__Task statement__. Reproduce every line of text in the following entries, keeping each character, line break, and language as it stands.

__Supplied records__.
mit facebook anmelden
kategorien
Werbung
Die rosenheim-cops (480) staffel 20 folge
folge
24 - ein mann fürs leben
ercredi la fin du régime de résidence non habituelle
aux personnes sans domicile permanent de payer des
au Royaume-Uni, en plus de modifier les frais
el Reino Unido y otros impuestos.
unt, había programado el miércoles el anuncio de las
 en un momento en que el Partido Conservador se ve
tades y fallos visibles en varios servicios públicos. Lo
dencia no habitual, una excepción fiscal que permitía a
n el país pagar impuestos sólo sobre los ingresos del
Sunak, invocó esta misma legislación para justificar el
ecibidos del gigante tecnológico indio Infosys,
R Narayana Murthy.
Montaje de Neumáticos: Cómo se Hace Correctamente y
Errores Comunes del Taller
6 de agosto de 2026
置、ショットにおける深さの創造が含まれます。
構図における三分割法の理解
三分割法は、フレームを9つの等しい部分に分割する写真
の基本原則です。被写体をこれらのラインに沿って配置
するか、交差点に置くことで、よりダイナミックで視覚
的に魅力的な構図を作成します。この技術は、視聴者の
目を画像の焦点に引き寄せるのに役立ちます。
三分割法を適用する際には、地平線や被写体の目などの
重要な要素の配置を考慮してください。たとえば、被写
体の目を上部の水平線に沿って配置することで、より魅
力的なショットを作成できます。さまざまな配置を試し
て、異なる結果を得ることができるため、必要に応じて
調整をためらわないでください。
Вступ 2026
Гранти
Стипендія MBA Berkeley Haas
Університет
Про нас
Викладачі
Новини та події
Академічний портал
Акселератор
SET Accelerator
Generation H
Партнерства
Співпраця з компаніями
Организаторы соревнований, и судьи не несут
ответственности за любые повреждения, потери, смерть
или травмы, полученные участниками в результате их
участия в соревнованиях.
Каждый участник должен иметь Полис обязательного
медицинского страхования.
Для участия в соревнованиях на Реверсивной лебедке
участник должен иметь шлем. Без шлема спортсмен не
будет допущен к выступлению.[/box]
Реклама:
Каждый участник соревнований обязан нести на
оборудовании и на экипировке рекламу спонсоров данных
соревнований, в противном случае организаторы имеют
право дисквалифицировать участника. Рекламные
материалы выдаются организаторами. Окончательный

__Task output__.
mit facebook anmelden
kategorien
Werbung
Die rosenheim-cops (480) staffel 20 folge
folge
24 - ein mann fürs leben
ercredi la fin du régime de résidence non habituelle
aux personnes sans domicile permanent de payer des
au Royaume-Uni, en plus de modifier les frais
el Reino Unido y otros impuestos.
unt, había programado el miércoles el anuncio de las
 en un momento en que el Partido Conservador se ve
tades y fallos visibles en varios servicios públicos. Lo
dencia no habitual, una excepción fiscal que permitía a
n el país pagar impuestos sólo sobre los ingresos del
Sunak, invocó esta misma legislación para justificar el
ecibidos del gigante tecnológico indio Infosys,
R Narayana Murthy.
Montaje de Neumáticos: Cómo se Hace Correctamente y
Errores Comunes del Taller
6 de agosto de 2026
置、ショットにおける深さの創造が含まれます。
構図における三分割法の理解
三分割法は、フレームを9つの等しい部分に分割する写真
の基本原則です。被写体をこれらのラインに沿って配置
するか、交差点に置くことで、よりダイナミックで視覚
的に魅力的な構図を作成します。この技術は、視聴者の
目を画像の焦点に引き寄せるのに役立ちます。
三分割法を適用する際には、地平線や被写体の目などの
重要な要素の配置を考慮してください。たとえば、被写
体の目を上部の水平線に沿って配置することで、より魅
力的なショットを作成できます。さまざまな配置を試し
て、異なる結果を得ることができるため、必要に応じて
調整をためらわないでください。
Вступ 2026
Гранти
Стипендія MBA Berkeley Haas
Університет
Про нас
Викладачі
Новини та події
Академічний портал
Акселератор
SET Accelerator
Generation H
Партнерства
Співпраця з компаніями
Организаторы соревнований, и судьи не несут
ответственности за любые повреждения, потери, смерть
или травмы, полученные участниками в результате их
участия в соревнованиях.
Каждый участник должен иметь Полис обязательного
медицинского страхования.
Для участия в соревнованиях на Реверсивной лебедке
участник должен иметь шлем. Без шлема спортсмен не
будет допущен к выступлению.[/box]
Реклама:
Каждый участник соревнований обязан нести на
оборудовании и на экипировке рекламу спонсоров данных
соревнований, в противном случае организаторы имеют
право дисквалифицировать участника. Рекламные
материалы выдаются организаторами. Окончательный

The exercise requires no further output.